We have already added an exitatory and an inhibitory synaptically activated channel to the /cell/dend compartment, and a spike element to the soma, but haven't yet made any use of them.
Usually, we can treat an axon as a simple delay line for the delivery of spike events that last a single time step. Only if we are interested in understanding the details of axonal propagation would it be necessary to model the axon as a series of linked compartments.
The properies of an axon are split between two types of GENESIS objects. Spiking class elements (a spikegen or randomspike) create the spike events, either when Vm crosses a threshold during an action potential (spikegen), or as a random series of events generated at a specified average rate (randomspike). These send SPIKE messages to a synchannel class element (synchan, hebbsynchan, or facsynchan), which contains fields for the propagation delays and synaptic weighting for each synaptic connection.

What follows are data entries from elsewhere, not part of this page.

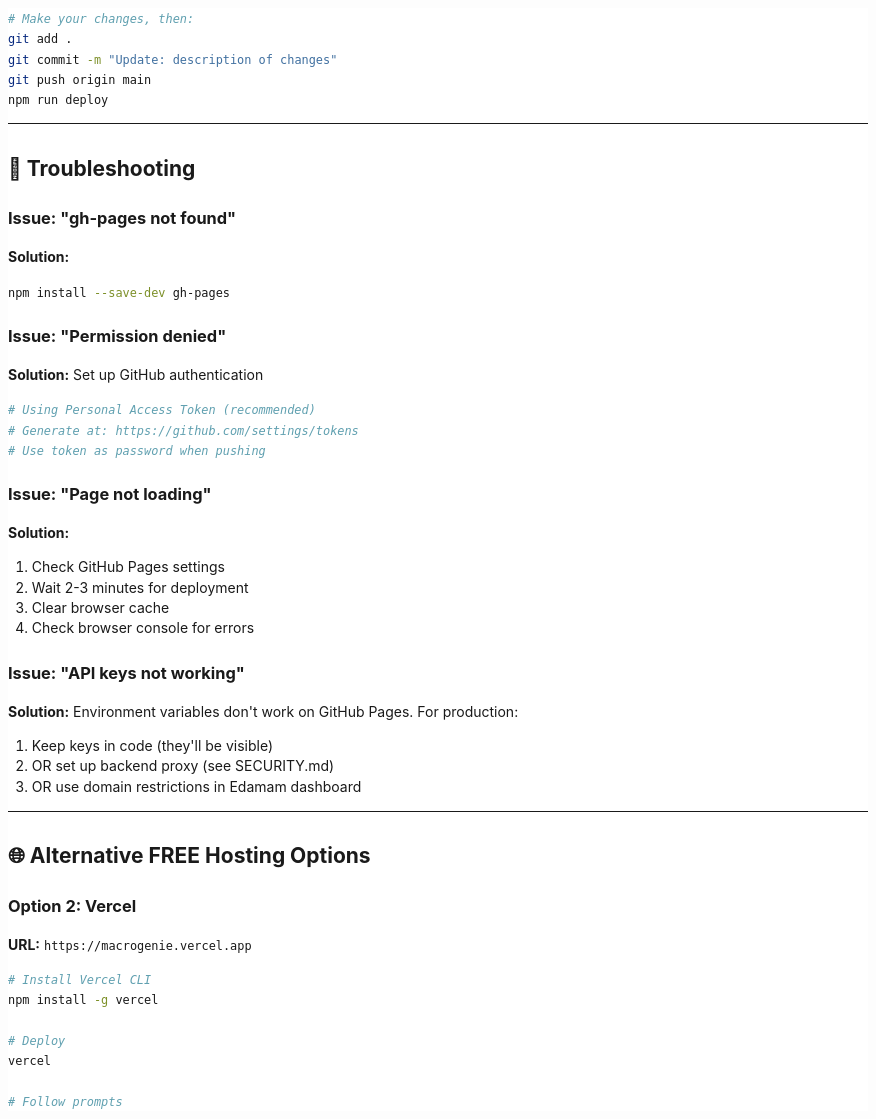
 ```bash
# Make your changes, then:
git add .
git commit -m "Update: description of changes"
git push origin main
npm run deploy
```

---

## 🔧 Troubleshooting

### Issue: "gh-pages not found"
**Solution:**
```bash
npm install --save-dev gh-pages
```

### Issue: "Permission denied"
**Solution:** Set up GitHub authentication
```bash
# Using Personal Access Token (recommended)
# Generate at: https://github.com/settings/tokens
# Use token as password when pushing
```

### Issue: "Page not loading"
**Solution:** 
1. Check GitHub Pages settings
2. Wait 2-3 minutes for deployment
3. Clear browser cache
4. Check browser console for errors

### Issue: "API keys not working"
**Solution:** Environment variables don't work on GitHub Pages. For production:
1. Keep keys in code (they'll be visible)
2. OR set up backend proxy (see SECURITY.md)
3. OR use domain restrictions in Edamam dashboard

---

## 🌐 Alternative FREE Hosting Options

### Option 2: Vercel
**URL:** `https://macrogenie.vercel.app`

```bash
# Install Vercel CLI
npm install -g vercel

# Deploy
vercel

# Follow prompts
```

In order to understand the use of these synaptically activated channels, you will need to read the documentation for Synaptic Connections, synchan, spikegen, and randomspike. It will also be helpful to look at genesis/Scripts/neurokit/prototypes/synchans.g in order to understand the properties of the channels Ex_channel and Inh_channel in /cell/dend.

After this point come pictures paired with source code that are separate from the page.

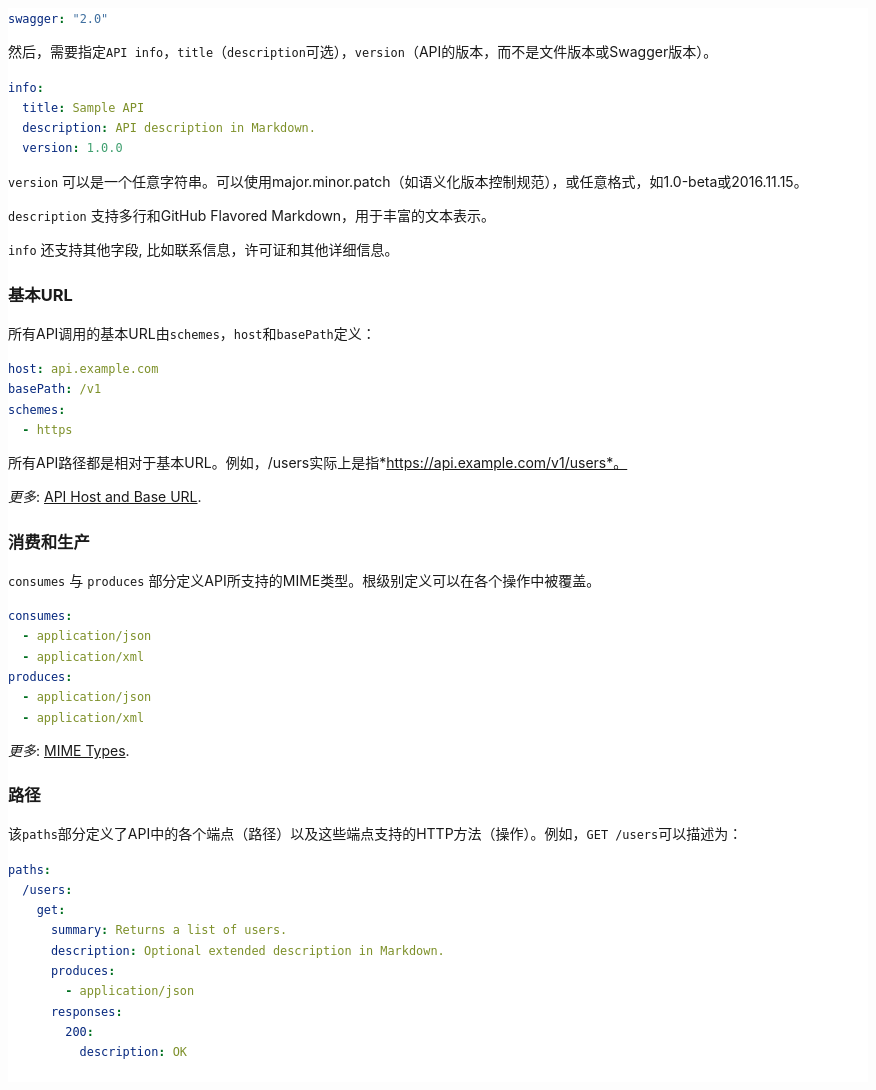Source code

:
 ```yaml
swagger: "2.0"
```

然后，需要指定```API info```，```title```（```description```可选），```version```（API的版本，而不是文件版本或Swagger版本）。

```yaml
info:
  title: Sample API
  description: API description in Markdown.
  version: 1.0.0
```

```version``` 可以是一个任意字符串。可以使用major.minor.patch（如语义化版本控制规范），或任意格式，如1.0-beta或2016.11.15。

```description``` 支持多行和GitHub Flavored Markdown，用于丰富的文本表示。

```info``` 还支持其他字段, 比如联系信息，许可证和其他详细信息。   


### **基本URL**
所有API调用的基本URL由```schemes```，```host```和```basePath```定义：

```yaml
host: api.example.com
basePath: /v1
schemes:
  - https
```

所有API路径都是相对于基本URL。例如，/users实际上是指*https://api.example.com/v1/users*。

*更多*: [API Host and Base URL](https://swagger.io/docs/specification/2-0/api-host-and-base-path/).

### **消费和生产**

```consumes``` 与 ```produces``` 部分定义API所支持的MIME类型。根级别定义可以在各个操作中被覆盖。   

```yaml
consumes:
  - application/json
  - application/xml
produces:
  - application/json
  - application/xml
```
  
*更多*: [MIME Types](https://swagger.io/docs/specification/2-0/mime-types/).
  
### **路径**
该```paths```部分定义了API中的各个端点（路径）以及这些端点支持的HTTP方法（操作）。例如，```GET /users```可以描述为：
```yaml
paths:
  /users:
    get:
      summary: Returns a list of users.
      description: Optional extended description in Markdown.
      produces:
        - application/json
      responses:
        200:
          description: OK
          
```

Then, try this simple exercise:
Modify the simplecell.g script to add a randomspike element with an average spike rate of 200 spikes per second. Connect it to /cell/dend/Ex_channel, and set the soma current injection to zero. If you would like to play with XODUS graphics some more, plot the Ex_channel conductance Gk on another graph.

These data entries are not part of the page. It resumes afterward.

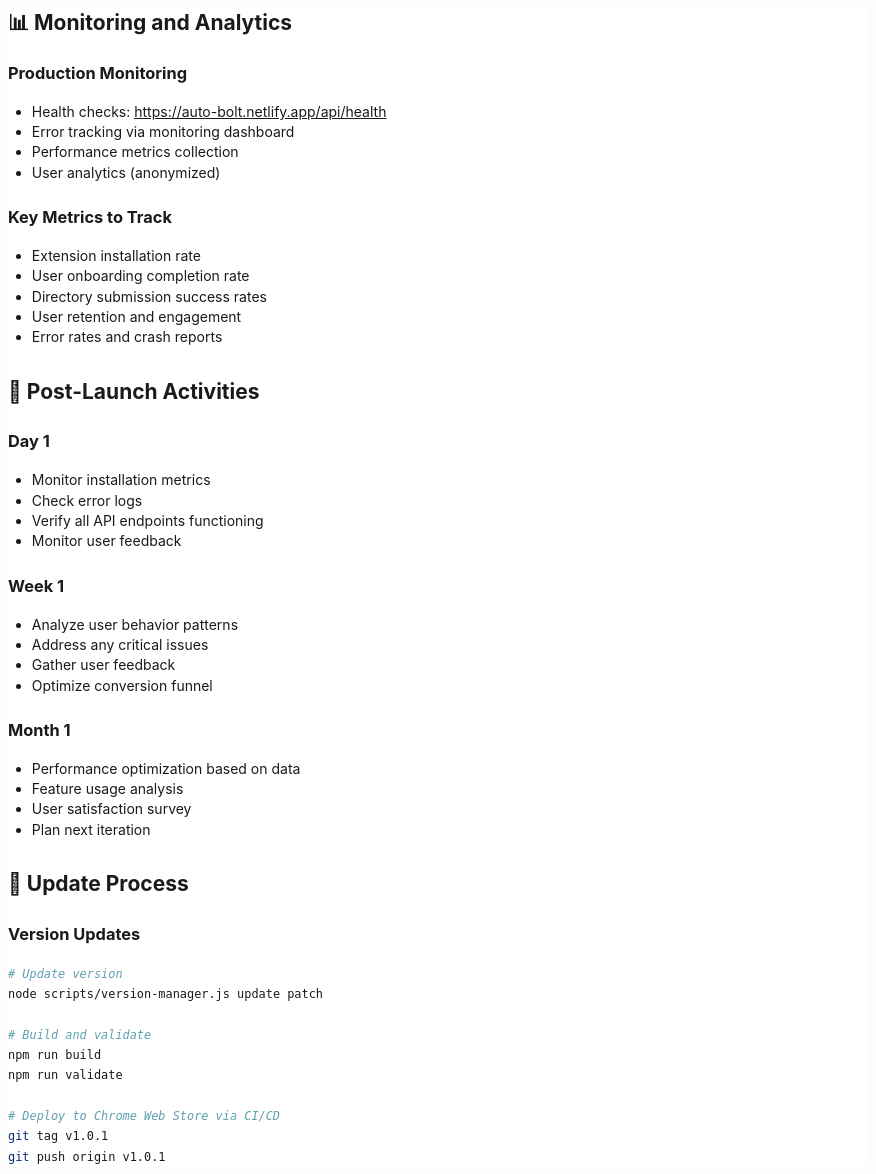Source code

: ## 📊 Monitoring and Analytics

### Production Monitoring
- Health checks: https://auto-bolt.netlify.app/api/health
- Error tracking via monitoring dashboard
- Performance metrics collection
- User analytics (anonymized)

### Key Metrics to Track
- Extension installation rate
- User onboarding completion rate
- Directory submission success rates
- User retention and engagement
- Error rates and crash reports

## 🚨 Post-Launch Activities

### Day 1
- Monitor installation metrics
- Check error logs
- Verify all API endpoints functioning
- Monitor user feedback

### Week 1
- Analyze user behavior patterns
- Address any critical issues
- Gather user feedback
- Optimize conversion funnel

### Month 1
- Performance optimization based on data
- Feature usage analysis
- User satisfaction survey
- Plan next iteration

## 🔄 Update Process

### Version Updates
```bash
# Update version
node scripts/version-manager.js update patch

# Build and validate
npm run build
npm run validate

# Deploy to Chrome Web Store via CI/CD
git tag v1.0.1
git push origin v1.0.1
```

If you get stuck, look at tutorial4.g ("the hard way") or tutorial5.g (with readcell). In addition to the random spike input, these scripts illustrate the coupling of a cell's spike output to a synchan, by providing a feedback connection from the cell to itself. The next section of this tutorial provides a more realistic exercise that connects two cells to each other to form a pattern generator circuit.
The goal of this exercise is to create a simple network of two cells that fire in alternate bursts. This will be made from two cells derived from the one created in the simplecell simulation, called /cell1 and /cell2. After you feel that you understand simplecell.g and its included files, and have studied the documentation on the use of the synchan and spikegen objects, copy the cells/simplecell files into a directory of your own. Then, make the changes necessary to create a second cell with no current injection, and plot its Vm on the graph in a different color. Of course, the plot will be a flat line, as it is receiving no stimulus.
Then, use what you have learned about synaptic connections to connect the spike output of cell1 to the excitatory synchan of cell2, and the spike output of cell2 to the inhibitory input of cell1. Use an axonal propagation delay of 0.005 seconds for each connection. Finally, experiment with the synaptic weights for each synapse until you can achieve a pattern of alternate bursts of action potentials. To make it easy to change the weights, you may wish to add dialog boxes for entering weights to the control panel.